右の木々は、左の木々のような具体的な描写が行われず、色彩と筆触で暗示されるだけである。土手と水面が情景を暗示している程度で、空の面積は少なく画面の上から下まで同様の距離感で描かれている。そのため、画面の右の領域では、観客の前面に迫り拡がる空間と木々のイメージを感じさせる。

作品の筆触は、描写、マーキング、形の規定に分けられる。形の規定は、土手と建物、木々の一部であり、非常に少ない。大半はマーキング的な筆触で占められ、画面を意識し配置され、眼前の風景の存在を位置づける。筆触は、常に画面の強度を保つように施され、それに反する描写や図は極力廃されていく。土手が右にやや下がっていることも、画面の強度を高める。とはいえ、この作品の水面の表現は、薄く溶いた絵具で巧みに描かれ、大きな魅力となっている。また、向かって左の建物の周辺の風を含んだ描写も魅力的だが、深く描きこまれてはいない。
画面全体で見れば、縦横の動きをベースに筆触が配されている。色彩は、どちらかと言えば、何気なく選ばれた色彩が、画面の動きに合わせて配置される。描写は進まず、画面全体に生じる動きを全体的に統合させる方向に向かう。
セザンヌ自身は、常に実体を描くことに注力しているが、意識されないまま、筆触は画面の持つ性格を明らかにしつつ、強度を増すために施される。川辺の土手により、前景、中景、後景に分けられるが、中景の川辺の土手以外は、後景は空、前景は水面となり曖昧な表現にとどまる。色彩は、橙色と緑の対照で展開されるが、彩度・明度の低い緑と彩度の高い橙色と赤が画面のポイントに配され空間を統合させ、リズムを与える。
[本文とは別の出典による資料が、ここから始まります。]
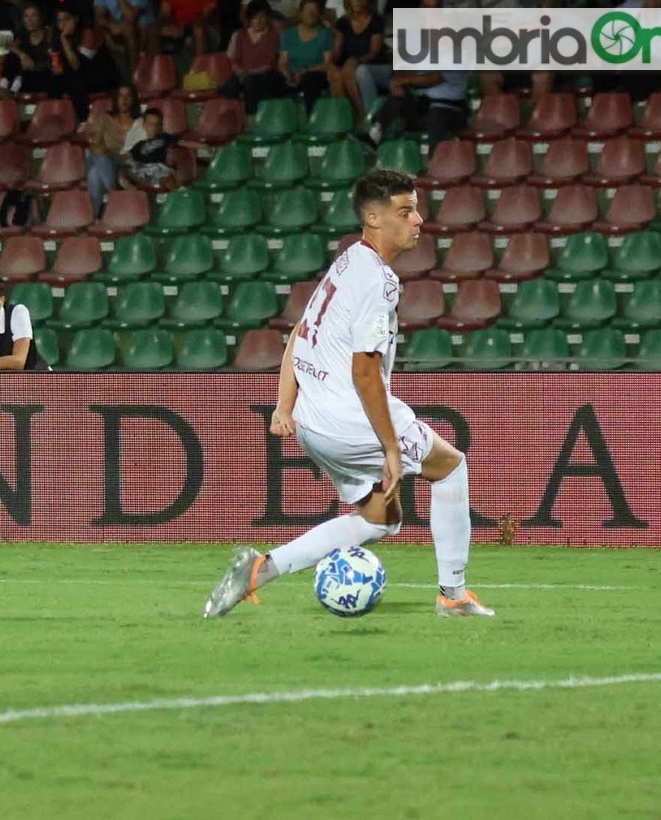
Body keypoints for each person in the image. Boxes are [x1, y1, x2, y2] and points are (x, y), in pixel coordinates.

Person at [202, 168, 494, 620]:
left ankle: (260, 569)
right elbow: (364, 373)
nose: (418, 220)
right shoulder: (379, 281)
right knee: (451, 468)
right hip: (347, 416)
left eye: (416, 208)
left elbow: (299, 333)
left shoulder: (347, 261)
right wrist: (391, 446)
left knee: (381, 519)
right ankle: (453, 596)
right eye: (406, 211)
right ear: (374, 219)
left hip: (313, 421)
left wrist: (284, 406)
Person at [366, 70, 468, 148]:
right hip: (422, 106)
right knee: (399, 95)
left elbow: (434, 78)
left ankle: (433, 162)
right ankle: (375, 131)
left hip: (449, 110)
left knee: (437, 114)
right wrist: (396, 82)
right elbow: (404, 71)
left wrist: (402, 80)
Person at [221, 0, 287, 116]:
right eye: (254, 18)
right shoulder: (239, 35)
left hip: (266, 74)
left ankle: (251, 118)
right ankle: (232, 117)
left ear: (268, 18)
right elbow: (234, 62)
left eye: (262, 17)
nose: (258, 21)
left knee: (250, 82)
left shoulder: (274, 35)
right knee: (231, 83)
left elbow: (269, 64)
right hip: (243, 73)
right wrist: (240, 72)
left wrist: (248, 74)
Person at [84, 82, 141, 217]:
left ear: (133, 100)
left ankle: (94, 219)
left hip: (125, 165)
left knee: (94, 175)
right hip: (105, 161)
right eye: (121, 96)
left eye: (128, 96)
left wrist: (114, 155)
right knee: (96, 152)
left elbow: (137, 153)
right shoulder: (104, 119)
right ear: (116, 99)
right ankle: (113, 191)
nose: (124, 100)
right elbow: (95, 145)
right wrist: (112, 155)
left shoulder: (140, 123)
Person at [120, 107, 203, 191]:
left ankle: (177, 196)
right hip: (143, 170)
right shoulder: (139, 144)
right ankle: (135, 193)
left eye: (157, 124)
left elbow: (184, 143)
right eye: (150, 124)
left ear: (161, 126)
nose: (153, 128)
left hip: (158, 168)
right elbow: (128, 156)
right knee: (122, 172)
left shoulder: (164, 137)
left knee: (167, 178)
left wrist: (204, 146)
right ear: (144, 125)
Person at [327, 0, 385, 116]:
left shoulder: (376, 21)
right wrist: (332, 64)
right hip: (347, 64)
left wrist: (356, 61)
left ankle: (364, 114)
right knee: (337, 75)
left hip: (372, 64)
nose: (357, 2)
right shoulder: (342, 22)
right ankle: (345, 116)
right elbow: (337, 49)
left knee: (355, 70)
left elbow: (374, 52)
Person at [276, 0, 332, 113]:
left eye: (314, 11)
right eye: (307, 10)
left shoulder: (325, 34)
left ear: (319, 15)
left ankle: (310, 118)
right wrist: (287, 74)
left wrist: (305, 71)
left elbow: (327, 64)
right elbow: (282, 61)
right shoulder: (287, 34)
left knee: (311, 80)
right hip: (291, 74)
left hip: (314, 73)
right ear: (300, 13)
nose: (310, 14)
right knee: (271, 79)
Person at [0, 2, 54, 96]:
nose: (29, 20)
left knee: (26, 74)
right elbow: (8, 45)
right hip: (24, 76)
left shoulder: (48, 34)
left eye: (34, 16)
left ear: (41, 18)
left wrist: (34, 65)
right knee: (12, 55)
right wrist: (23, 55)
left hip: (42, 76)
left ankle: (13, 91)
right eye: (26, 16)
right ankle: (3, 86)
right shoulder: (22, 34)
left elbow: (50, 61)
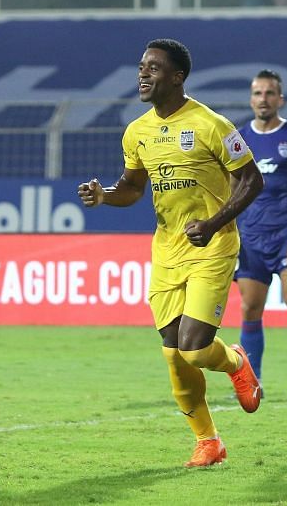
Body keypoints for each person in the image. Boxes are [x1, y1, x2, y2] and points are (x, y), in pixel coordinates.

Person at [78, 38, 264, 467]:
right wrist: (104, 195)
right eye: (142, 67)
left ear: (177, 77)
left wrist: (214, 223)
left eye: (154, 68)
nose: (143, 74)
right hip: (167, 251)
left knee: (195, 349)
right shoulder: (137, 131)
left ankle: (236, 361)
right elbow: (133, 187)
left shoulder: (210, 124)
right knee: (172, 352)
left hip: (212, 245)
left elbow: (252, 180)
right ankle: (208, 441)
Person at [235, 69, 287, 400]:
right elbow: (232, 190)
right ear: (251, 98)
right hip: (251, 238)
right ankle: (252, 383)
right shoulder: (238, 139)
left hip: (286, 237)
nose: (263, 99)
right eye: (257, 93)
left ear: (280, 99)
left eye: (270, 93)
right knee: (249, 310)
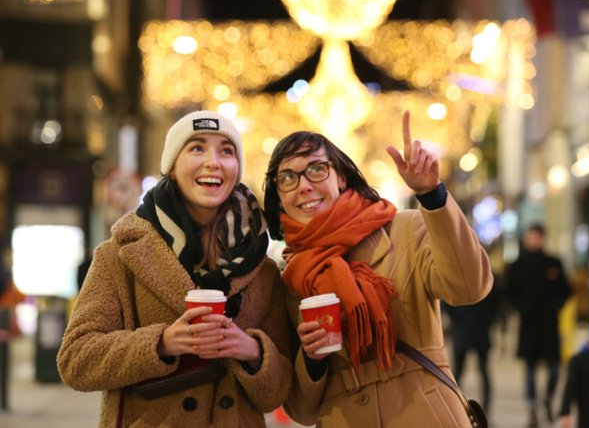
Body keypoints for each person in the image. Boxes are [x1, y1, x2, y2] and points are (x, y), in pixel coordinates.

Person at [57, 111, 293, 427]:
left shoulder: (261, 270)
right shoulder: (120, 255)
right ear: (172, 165)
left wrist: (252, 351)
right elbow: (76, 361)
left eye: (226, 150)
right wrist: (164, 343)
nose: (214, 161)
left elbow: (277, 395)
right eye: (197, 148)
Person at [263, 111, 493, 428]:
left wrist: (432, 196)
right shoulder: (288, 281)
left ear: (340, 177)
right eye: (287, 177)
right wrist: (312, 359)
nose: (303, 186)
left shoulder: (405, 230)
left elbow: (470, 287)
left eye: (316, 169)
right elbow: (302, 412)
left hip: (427, 415)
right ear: (278, 195)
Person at [506, 224, 572, 428]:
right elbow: (508, 292)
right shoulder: (518, 264)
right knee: (530, 369)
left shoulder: (553, 262)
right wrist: (521, 308)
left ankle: (548, 398)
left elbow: (567, 291)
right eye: (531, 237)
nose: (534, 240)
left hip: (550, 324)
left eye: (537, 237)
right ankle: (532, 408)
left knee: (554, 369)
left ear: (543, 238)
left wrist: (556, 307)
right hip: (529, 325)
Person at [443, 273, 500, 415]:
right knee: (457, 373)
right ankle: (455, 409)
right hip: (462, 331)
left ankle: (486, 411)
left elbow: (496, 304)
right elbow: (447, 303)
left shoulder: (489, 276)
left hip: (481, 331)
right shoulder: (457, 276)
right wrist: (457, 320)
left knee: (483, 372)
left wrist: (488, 321)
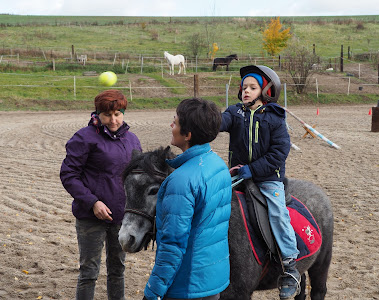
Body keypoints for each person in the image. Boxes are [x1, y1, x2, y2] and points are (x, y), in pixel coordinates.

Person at [220, 65, 300, 300]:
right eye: (244, 87)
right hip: (236, 176)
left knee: (277, 212)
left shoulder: (275, 118)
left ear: (266, 91)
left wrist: (252, 170)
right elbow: (218, 123)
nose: (246, 91)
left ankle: (289, 265)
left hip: (267, 179)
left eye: (252, 87)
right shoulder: (234, 113)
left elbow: (278, 153)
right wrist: (203, 118)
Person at [143, 98, 232, 300]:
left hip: (186, 286)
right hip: (212, 279)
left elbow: (173, 244)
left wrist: (153, 292)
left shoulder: (181, 181)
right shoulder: (218, 164)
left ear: (188, 135)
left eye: (175, 122)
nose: (171, 125)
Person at [60, 89, 142, 300]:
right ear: (98, 114)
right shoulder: (83, 138)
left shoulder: (132, 140)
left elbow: (137, 178)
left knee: (118, 270)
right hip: (90, 217)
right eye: (107, 115)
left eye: (118, 114)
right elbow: (69, 175)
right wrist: (93, 202)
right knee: (89, 272)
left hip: (121, 217)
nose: (113, 120)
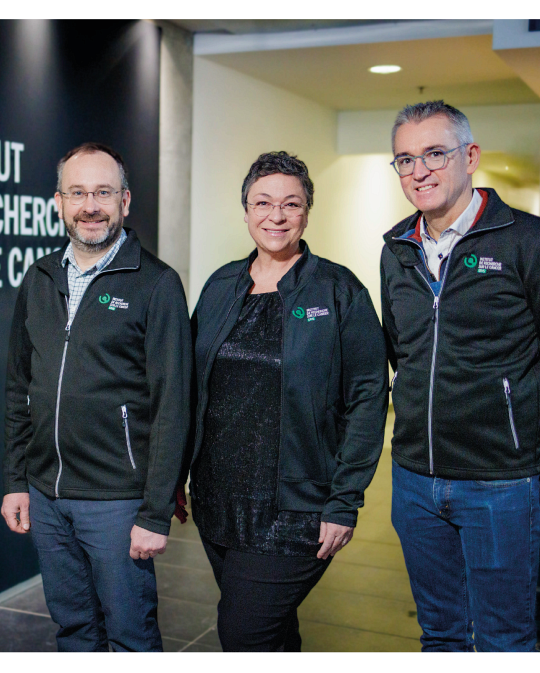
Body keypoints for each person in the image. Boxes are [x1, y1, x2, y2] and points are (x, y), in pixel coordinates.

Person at [380, 101, 540, 651]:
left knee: (503, 640)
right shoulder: (396, 249)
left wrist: (530, 435)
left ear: (470, 156)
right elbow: (399, 348)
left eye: (434, 153)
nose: (420, 171)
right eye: (405, 159)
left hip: (498, 482)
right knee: (440, 635)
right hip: (414, 480)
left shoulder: (528, 240)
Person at [185, 151, 389, 651]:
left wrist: (344, 502)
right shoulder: (220, 286)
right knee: (272, 635)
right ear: (247, 210)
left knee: (244, 633)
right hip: (218, 500)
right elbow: (190, 388)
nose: (276, 215)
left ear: (306, 212)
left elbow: (369, 395)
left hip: (296, 507)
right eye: (263, 202)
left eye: (291, 204)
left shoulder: (338, 290)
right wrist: (174, 475)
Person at [0, 142, 192, 652]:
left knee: (131, 635)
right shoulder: (40, 278)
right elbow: (21, 388)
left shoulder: (156, 284)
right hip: (46, 494)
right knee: (74, 629)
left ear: (125, 202)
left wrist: (154, 513)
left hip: (116, 499)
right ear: (58, 202)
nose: (91, 205)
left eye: (103, 192)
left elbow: (174, 405)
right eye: (78, 192)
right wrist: (17, 481)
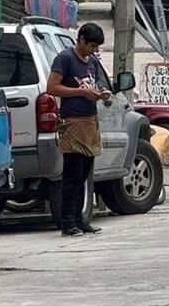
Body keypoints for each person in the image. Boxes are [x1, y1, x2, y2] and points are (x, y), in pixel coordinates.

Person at [46, 23, 110, 237]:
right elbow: (52, 88)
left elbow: (98, 83)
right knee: (72, 176)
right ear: (81, 39)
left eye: (96, 47)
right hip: (72, 123)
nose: (93, 50)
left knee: (84, 174)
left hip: (90, 122)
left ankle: (80, 219)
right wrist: (81, 93)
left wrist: (101, 92)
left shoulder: (92, 61)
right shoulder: (64, 58)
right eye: (91, 45)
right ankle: (67, 222)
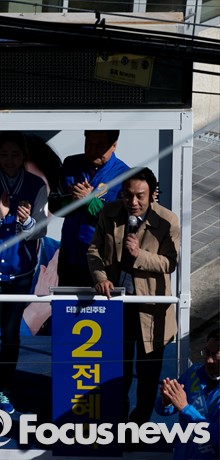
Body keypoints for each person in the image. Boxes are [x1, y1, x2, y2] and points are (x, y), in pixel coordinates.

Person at [87, 167, 180, 426]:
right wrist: (100, 278)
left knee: (148, 373)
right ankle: (118, 419)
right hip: (117, 304)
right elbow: (94, 250)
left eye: (140, 196)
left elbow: (170, 263)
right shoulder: (109, 212)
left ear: (152, 195)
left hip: (151, 307)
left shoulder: (167, 220)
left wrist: (140, 255)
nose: (133, 202)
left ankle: (138, 424)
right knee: (119, 368)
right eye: (128, 195)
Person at [0, 132, 48, 414]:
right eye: (4, 155)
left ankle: (4, 388)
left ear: (24, 156)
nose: (10, 160)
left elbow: (41, 230)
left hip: (20, 272)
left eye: (15, 155)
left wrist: (26, 223)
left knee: (11, 334)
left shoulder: (37, 185)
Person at [50, 130, 129, 287]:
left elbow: (118, 220)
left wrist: (90, 201)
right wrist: (72, 200)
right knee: (67, 301)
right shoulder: (71, 164)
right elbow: (54, 204)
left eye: (100, 146)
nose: (93, 150)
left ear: (114, 145)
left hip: (102, 259)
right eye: (89, 144)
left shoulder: (125, 175)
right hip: (69, 255)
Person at [155, 329, 219, 459]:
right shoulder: (194, 373)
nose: (209, 360)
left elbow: (217, 437)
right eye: (207, 353)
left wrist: (185, 408)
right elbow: (162, 409)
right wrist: (166, 402)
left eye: (216, 356)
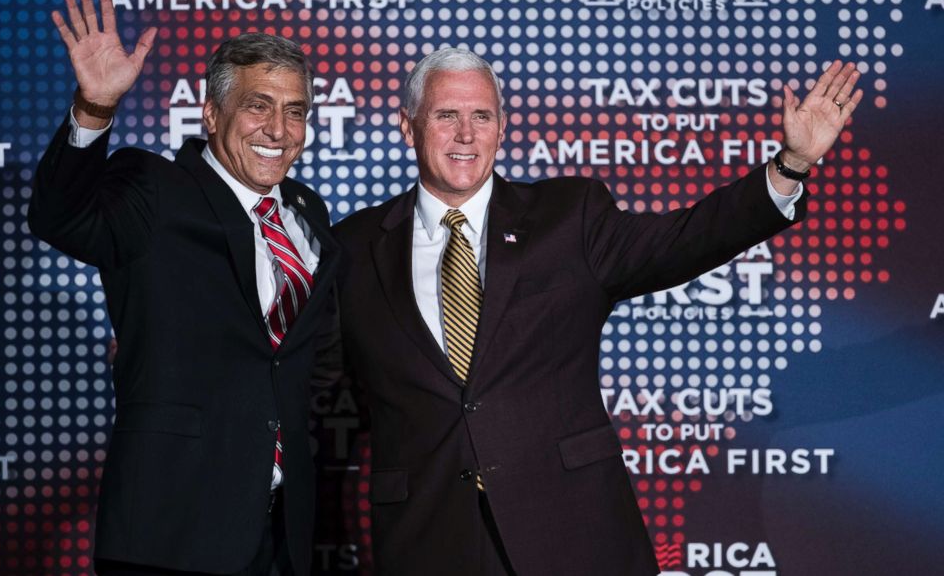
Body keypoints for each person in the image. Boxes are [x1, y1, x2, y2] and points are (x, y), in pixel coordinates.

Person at [333, 47, 861, 575]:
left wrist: (789, 166)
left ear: (502, 127)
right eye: (447, 116)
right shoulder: (353, 247)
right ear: (409, 127)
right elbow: (311, 380)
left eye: (482, 116)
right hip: (428, 539)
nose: (466, 134)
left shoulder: (569, 218)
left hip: (569, 528)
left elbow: (684, 239)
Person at [28, 0, 340, 576]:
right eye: (258, 105)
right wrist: (95, 109)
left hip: (281, 531)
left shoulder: (308, 212)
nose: (278, 128)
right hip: (170, 528)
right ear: (212, 112)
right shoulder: (154, 189)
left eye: (294, 110)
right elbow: (59, 216)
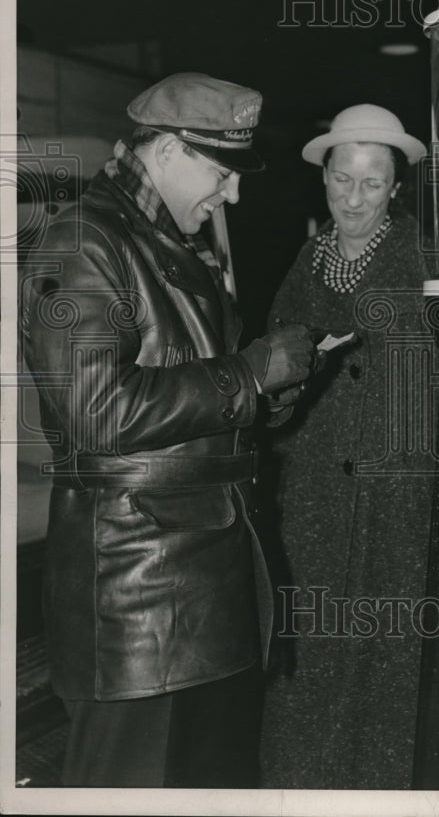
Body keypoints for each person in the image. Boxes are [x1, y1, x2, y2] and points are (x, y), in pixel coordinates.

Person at [20, 72, 316, 788]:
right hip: (141, 602)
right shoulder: (83, 240)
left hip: (197, 591)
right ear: (170, 151)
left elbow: (194, 386)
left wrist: (269, 392)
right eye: (221, 172)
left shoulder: (164, 242)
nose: (231, 195)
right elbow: (99, 411)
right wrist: (248, 376)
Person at [259, 103, 436, 789]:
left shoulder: (425, 257)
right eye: (341, 180)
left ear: (396, 187)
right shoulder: (308, 259)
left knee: (384, 657)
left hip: (398, 495)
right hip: (312, 495)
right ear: (324, 178)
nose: (354, 198)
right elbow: (271, 377)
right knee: (308, 656)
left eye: (371, 183)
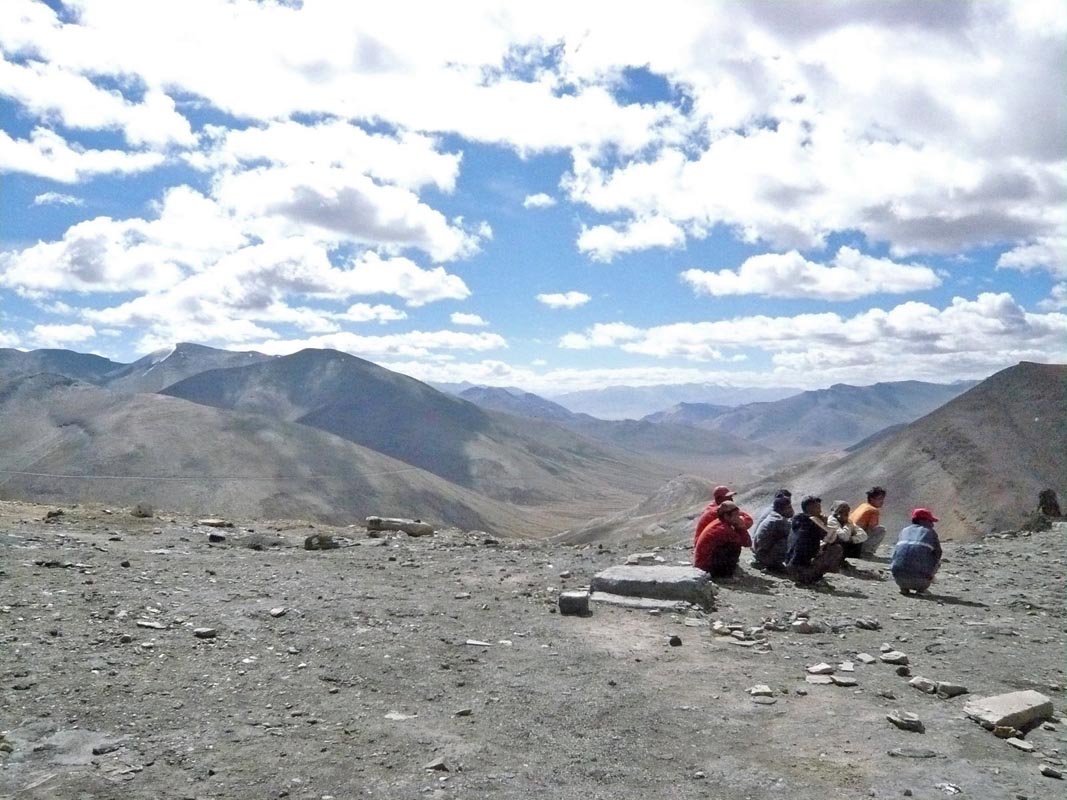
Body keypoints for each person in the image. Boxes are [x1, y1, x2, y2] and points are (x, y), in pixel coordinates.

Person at [786, 495, 843, 585]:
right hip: (801, 571)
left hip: (789, 566)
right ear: (809, 508)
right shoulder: (813, 521)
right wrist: (824, 523)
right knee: (836, 548)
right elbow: (834, 539)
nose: (820, 511)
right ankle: (814, 577)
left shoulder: (797, 519)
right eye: (817, 508)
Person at [694, 500, 753, 578]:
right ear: (726, 516)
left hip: (702, 564)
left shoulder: (720, 523)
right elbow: (747, 543)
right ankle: (723, 575)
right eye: (735, 515)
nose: (738, 517)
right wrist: (741, 527)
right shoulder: (724, 529)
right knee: (734, 547)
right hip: (705, 568)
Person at [891, 508, 943, 594]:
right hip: (920, 581)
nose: (932, 524)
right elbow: (938, 553)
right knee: (937, 560)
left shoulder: (904, 530)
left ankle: (904, 588)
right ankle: (921, 589)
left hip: (899, 579)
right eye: (930, 521)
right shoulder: (930, 532)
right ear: (923, 521)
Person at [751, 494, 793, 572]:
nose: (791, 510)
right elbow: (794, 532)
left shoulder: (774, 516)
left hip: (760, 553)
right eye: (789, 508)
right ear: (781, 509)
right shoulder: (778, 521)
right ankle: (774, 565)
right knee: (791, 539)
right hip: (764, 556)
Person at [826, 500, 868, 566]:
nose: (846, 514)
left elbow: (863, 535)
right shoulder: (832, 521)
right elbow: (843, 537)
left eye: (847, 511)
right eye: (842, 511)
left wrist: (852, 539)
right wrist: (847, 525)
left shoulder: (848, 521)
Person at [849, 486, 887, 557]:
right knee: (881, 530)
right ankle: (867, 551)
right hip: (856, 542)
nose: (882, 501)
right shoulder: (873, 511)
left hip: (850, 538)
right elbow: (872, 528)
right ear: (871, 499)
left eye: (882, 499)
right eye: (879, 499)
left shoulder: (863, 505)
結果、風景画としては画面と情景が分裂の方向へ向かうが、画面の強度は筆触の統合によって高められ、作品は別の意味で視覚と物体の統合に向かう。その統合は意識されることはなく、筆触の連続により、形が曖昧になっていくと、形を規定するラインが施される。しかし、それ以上の描写には進まない。そのため、作品は完成しない、逆に完成させることを避けざるを得なくなるが、空間とイメージは統一され強化の方向は見失われない。

セザンヌは、マネと異なり、画面を見せるための物体は特別に描かれることはないが、そのために作品は分裂したまま、ある意味ではまとまりを欠き制作は中途となる。一方で、セザンヌは、画面に独自の空間的、感情的(感覚的といったほうが良い)なインパクト=表現を創出している。このセザンヌにおける画面の統合とインパクトが成熟するためには、キュビズムを間接的に通過し、ジャクソン・ポロックの出現を待つしかなかったのである。